Амурский плацдарм Ерофея Хабарова | страница 121
С удовольствием взяв в руки увесистый «кругляшок», Черниговский продел в его ушко кожаный ремешок. Повесив печатку на шею, он, слюнявя палец, перелистал несколько чистых страниц в одной из ясачных книг.
– Будешь ты у меня теперь писарем! – сказал он Перелишину, хлопнув по плечу. – Станешь учёт вести шкурок собранных, в тюки их складывать да в Нерчинск пересылать! А чтоб наш ясак отдельно от тамошнего в Москву шёл, мы его этой самой печатью помечать будем!
Спустя пять лет бегства на край земли все воспринимали бывшего пятидесятника как приказного человека, хоть и царским указом не назначенного. Вновь прибывавшие в острог поражались происшедшим в нём изменениям. Небольшая крепостца обзавелась тремя башнями в заплоте, приказной избой, казармами и караульней.
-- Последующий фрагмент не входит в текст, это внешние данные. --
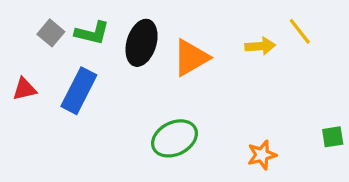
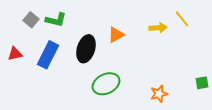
black ellipse: (142, 43) -> (86, 49), moved
orange triangle: (191, 58) -> (116, 35), size x0.7

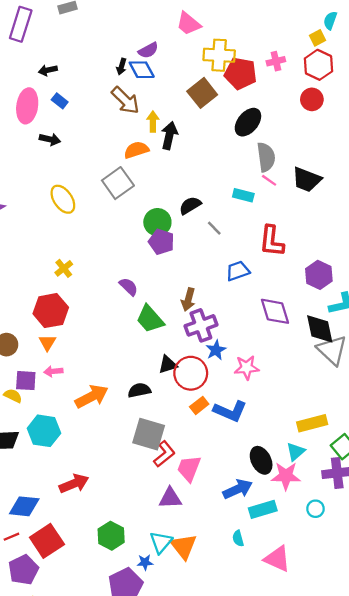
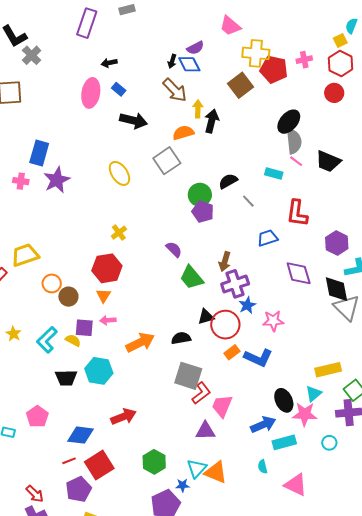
black ellipse: (248, 122) -> (289, 122), moved
black arrow: (50, 139) -> (133, 121), moved, size x1.5
orange triangle: (184, 546) -> (216, 472), turned -30

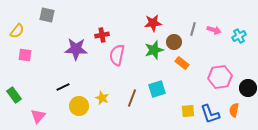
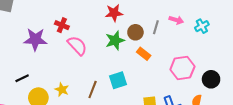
gray line: (193, 29) -> (156, 27), moved
red cross: (102, 35) -> (62, 25), turned 32
pink semicircle: (117, 55) -> (77, 46), turned 125

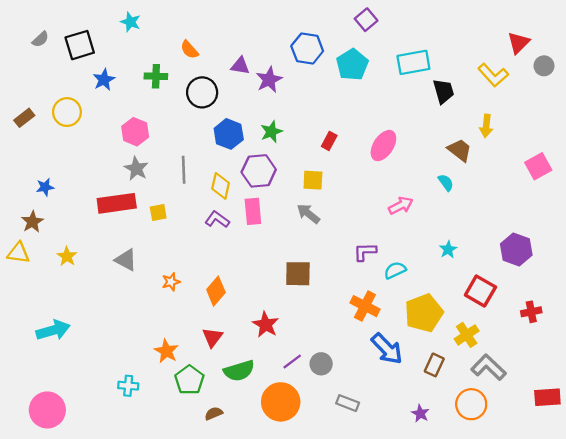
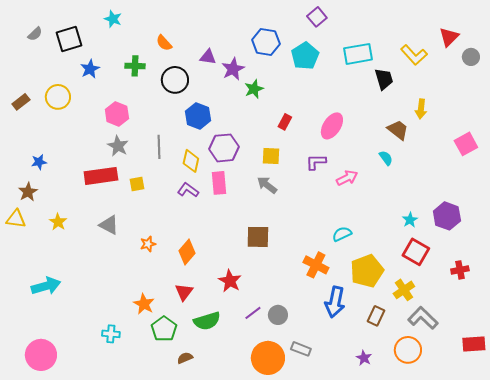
yellow L-shape: (493, 75) -> (414, 55), moved
green star: (271, 132) -> (254, 89), moved
cyan star: (448, 249) -> (410, 220), moved
purple L-shape: (365, 252) -> (316, 162), moved
blue arrow: (387, 349) -> (335, 302), turned 56
orange circle: (281, 402) -> (268, 358), moved

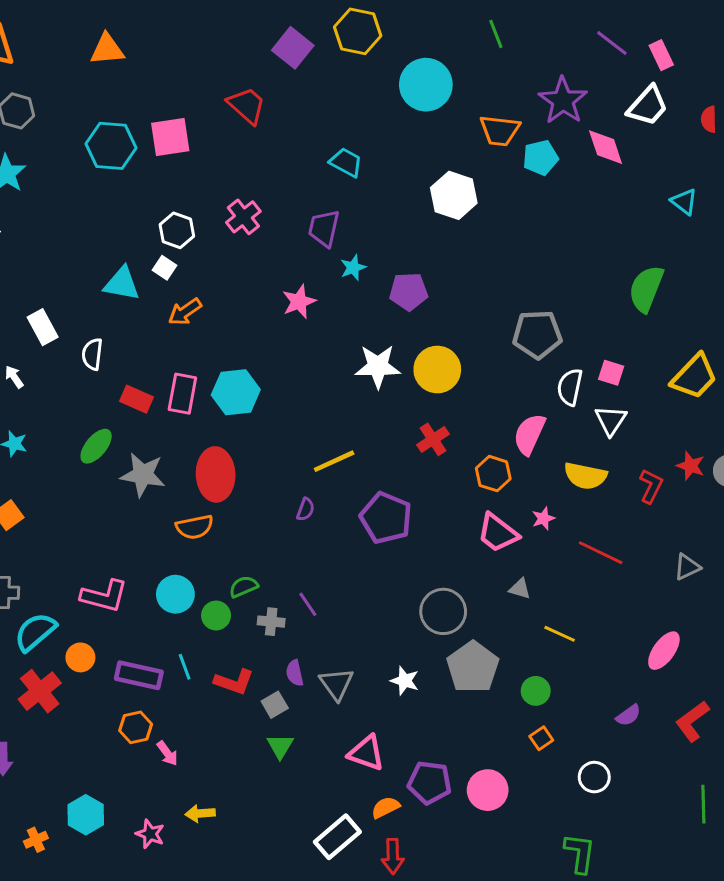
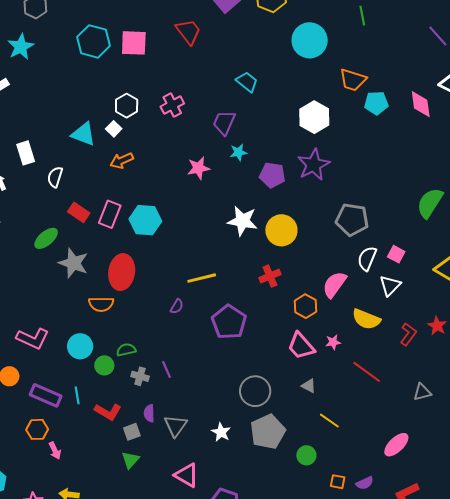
purple star: (563, 101) -> (314, 165), moved
orange square: (541, 738) -> (338, 482), moved, turned 35

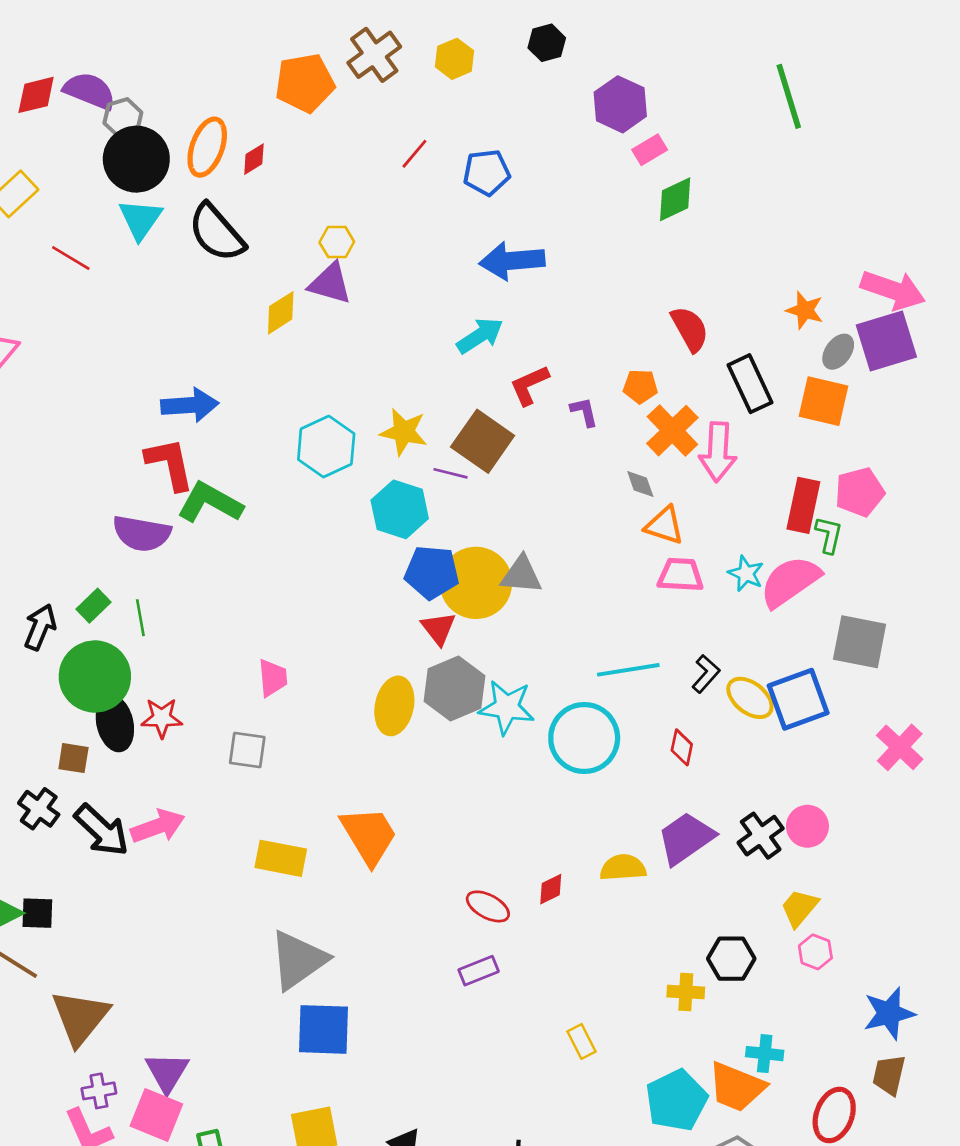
При попечительстве монаха Гермогена возле острога возвели часовенку Николая Чудотворца, за крепостными стенами – часовню в честь Воскресения Господня.
– Эх, и молодец ты, Никифор! – однажды не выдержал Микулка Пан, обычно скупой на похвалу. – При тебе Албазин стал настоящим острогом, не в пример некоторым воеводам!
Однако неспокойно было на душе у атамана, потому как по всем бумагам государевым за ним числилась смерть Лаврентия Обухова. В Москве хотя и принимали отправленный пятидесятником ясак, однако ни о каком прощении прежних грехов речи не заводили…
«Аки вор в глуши прячусь! – думал иногда Черниговский бессонными ночами. – Одной ногой на этом свете, другой – на том… До сих пор ждёт плаха головушек наших окаянных…»
Все его сыновья по-прежнему томились за тюремными стенами, уже не надеясь на вызволение. Что-то надо было делать, но посылать царю челобитную атаман пока не отваживался. Как обычно и бывает в жизни, всё решил простой случай…
По осени направил Никифор к солонам партию казаков для сбора ясака. Старшим в ней пошёл тот самый Матвей Максимов, убийца илимского воеводы. Хотя был он мужиком смекалистым, не очень-то доверял ему Черниговский.
«Себе на уме этот Матвейка! – быстро определился атаман с его сущностью. – Ясак собирает мастерски, однако в опасный час нож в спину запросто всадить может!»
Поэтому переводчиком в партию он определил Калгу, того самого тунгуса, что когда-то в плен к казакам попал. Прижился этот лесной человек в остроге и даже семью перевёз за его надёжные стены.
– Многим вы в тайге не нравитесь! – честно сказал он Никифору. – А я помогаю русским! Потому жену мою да детей соплеменники обидеть запросто могут!